## EXERCISE PASSAGE
------------------------------------------------------------------------

Editor’s Note: Western North Carolina is rich with untold stories—many resting quietly in local cemeteries. In this Tombstone Tales series, we explore the lives of people from our region’s past whose legacies, whether widely known or nearly forgotten, helped shape the place we call home.
ASHEVILLE, N.C. (828newsNOW) — The lamb curled atop the grave of William Pritchard Harris looks peaceful.
The small stone figure marks the resting place of the child who died at just 5 years old. It is the kind of monument that immediately signals loss. What it does not show is how hard Willie Harris’ family fought to save him.
In August 1902, Willie, the son of Mr. and Mrs. J. T. Harris, was playing in the yard with the family’s pet bulldog when the animal attacked him. According to The Asheville Times, the injuries were severe and there were fears that one eye might have been permanently damaged.
At the time, rabies, then known as hydrophobia, was among the most feared illnesses in the country. Families knew that once symptoms appeared, there was little reason to hope. The work of Louis Pasteur had opened a narrow window of hope. Specialized institutes offered treatment, and for desperate families, that chance was worth any distance.
The Asheville Times reported that Willie’s father left Asheville with his son on the afternoon of August 12, 1902. They traveled to New York where Willie was treated at the Pasteur institute.
The treatment was recommended to Mr. Harris by an Asheville physician who noted that three children bitten by a supposed mad dog weeks earlier had gone to a Pasteur institute in Baltimore and returned pronounced cured.
For a short time, hope appeared justified.

------------------------------------------------------------------------

## RECORD SET
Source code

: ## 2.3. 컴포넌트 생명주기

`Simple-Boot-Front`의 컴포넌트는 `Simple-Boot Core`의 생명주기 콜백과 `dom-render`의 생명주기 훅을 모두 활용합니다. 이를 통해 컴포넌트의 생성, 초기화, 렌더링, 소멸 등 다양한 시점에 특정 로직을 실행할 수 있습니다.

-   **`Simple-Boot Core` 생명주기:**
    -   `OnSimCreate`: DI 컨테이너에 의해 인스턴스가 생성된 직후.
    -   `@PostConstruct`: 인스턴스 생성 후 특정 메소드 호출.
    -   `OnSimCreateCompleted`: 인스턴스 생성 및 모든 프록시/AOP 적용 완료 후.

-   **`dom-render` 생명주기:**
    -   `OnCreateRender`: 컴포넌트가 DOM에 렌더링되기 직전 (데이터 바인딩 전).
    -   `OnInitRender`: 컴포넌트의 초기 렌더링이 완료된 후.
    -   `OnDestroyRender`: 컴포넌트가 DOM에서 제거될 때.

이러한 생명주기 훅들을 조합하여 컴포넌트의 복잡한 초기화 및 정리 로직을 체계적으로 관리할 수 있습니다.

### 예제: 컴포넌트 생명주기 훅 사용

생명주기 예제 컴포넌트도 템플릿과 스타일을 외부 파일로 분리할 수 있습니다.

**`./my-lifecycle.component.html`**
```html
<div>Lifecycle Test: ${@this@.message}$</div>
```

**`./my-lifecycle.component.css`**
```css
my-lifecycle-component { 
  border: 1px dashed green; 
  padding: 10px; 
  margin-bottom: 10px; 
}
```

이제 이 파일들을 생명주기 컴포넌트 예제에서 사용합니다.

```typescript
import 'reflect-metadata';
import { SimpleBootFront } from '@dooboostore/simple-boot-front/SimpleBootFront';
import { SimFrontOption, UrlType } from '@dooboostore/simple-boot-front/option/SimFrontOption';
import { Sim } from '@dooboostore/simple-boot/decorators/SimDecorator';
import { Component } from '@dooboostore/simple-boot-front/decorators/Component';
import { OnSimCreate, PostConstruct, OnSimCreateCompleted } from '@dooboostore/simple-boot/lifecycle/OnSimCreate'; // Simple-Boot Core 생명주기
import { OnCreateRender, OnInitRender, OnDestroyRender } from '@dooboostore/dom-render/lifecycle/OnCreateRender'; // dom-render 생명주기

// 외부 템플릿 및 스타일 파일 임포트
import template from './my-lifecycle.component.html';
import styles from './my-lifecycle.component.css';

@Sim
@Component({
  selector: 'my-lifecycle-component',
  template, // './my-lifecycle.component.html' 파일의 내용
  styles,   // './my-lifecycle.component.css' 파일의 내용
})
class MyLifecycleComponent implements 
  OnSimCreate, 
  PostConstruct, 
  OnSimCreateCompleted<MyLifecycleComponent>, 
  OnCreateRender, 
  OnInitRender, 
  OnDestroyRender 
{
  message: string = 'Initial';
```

------------------------------------------------------------------------

## COMPLETE THE FOLLOWING
a) In the article about Willie Harris, where was Willie treated after he and his father left Asheville?
b) Extend the article about Willie Harris, starting right after its final sentence.

## ACTIVITY ANSWERS
a) At the Pasteur institute in New York.

b)
On Aug. 19, The Asheville Times reported that Willie was improving. His right eye had begun to heal, and physicians believed the injury would not be permanent. The paper said the treatment would last 23 days and that doctors expected the boy to be discharged cured.
But the outcome turned tragic.

The newspaper included grim details from the family’s time in New York. When Willie was first taken to the institute, several physicians were called into consultation. They told his father the case was serious, though they still offered hope and promised every effort would be made to save the child.
Mr. Harris had carried the head of the dog to the institute, where authorities took virus from it and inoculated a rabbit. The rabbit died of hydrophobia 14 days later. The attendants did not inform Mr. Harris, apparently not wanting to alarm him.
According to the report, physicians gave Willie medicine and believed it would last until he reached home. But while traveling by train near Salisbury, the boy was seized with convulsions, and a doctor had to be called in.
Willie Harris died at home on September 4, 1902.
The lamb above Willie Harris’ grave still holds the ache of a truth every parent understands: if love could have saved him, Willie would have lived forever.